Les transporteurs attendent parfois plus de dix jours pour traverser le poste frontalier avec la Zambie, le temps de remplir les formalités douanières. Relier Kolwezi à Dar es-Salaam peut aujourd’hui prendre plus de vingt jours, assure-t-on du côté de la société Kamoa Copper. En octobre 2023, les chefs d’État de l’Angola, de la Zambie et de la RDC ont pris l’engagement, avec le corridor de Lobito, de réduire le délai de transport jusqu’à la côte à huit jours. « C’est plus rapide, plus propre et moins cher. Plus important encore, je pense que c’est une question de bon sens », a vanté Joe Biden début décembre.
Lobito ou Banana ?
Optimistes quant au potentiel du corridor de Lobito, certains opérateurs miniers s’inquiètent toutefois de la concurrence potentielle d’un autre projet d’envergure en RDC, celui du port en eau profonde de Banana, situé dans l’ex-province du Bas-Congo. « La RDC ne doit pas oublier la construction de cette infrastructure, estime Didier Mukoma Mwenze, le président de la commission transports, transit et douane de la Fédération des entreprises du Congo, la FEC. Elle sera encore plus bénéfique pour la RDC, car il s’agit d’un corridor qui traverse tout le pays, du Katanga jusqu’au Kongo-Central en traversant les deux Kasaï et le Grand-Bandundu. »

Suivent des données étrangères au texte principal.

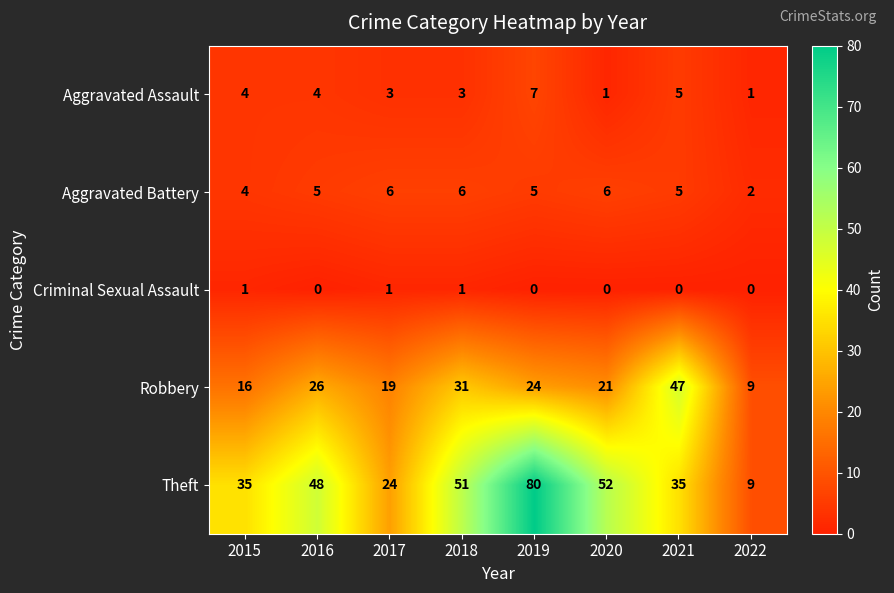

Where is Robbery nearest to the value 28?

2016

Au-delà de l’avancée du chantier en RDC et de la concurrence éventuelle, dans l’ordre des priorités, d’autres projets, la dernière inconnue demeure l’attitude qu’adoptera le nouveau président américain Donald Trump vis-à-vis de cet investissement emblématique du mandat de Joe Biden. Lors de son premier mandat, le milliardaire américain avait montré un certain désintérêt pour le continent africain, sur lequel il ne s’est jamais rendu au cours de son quadriennat.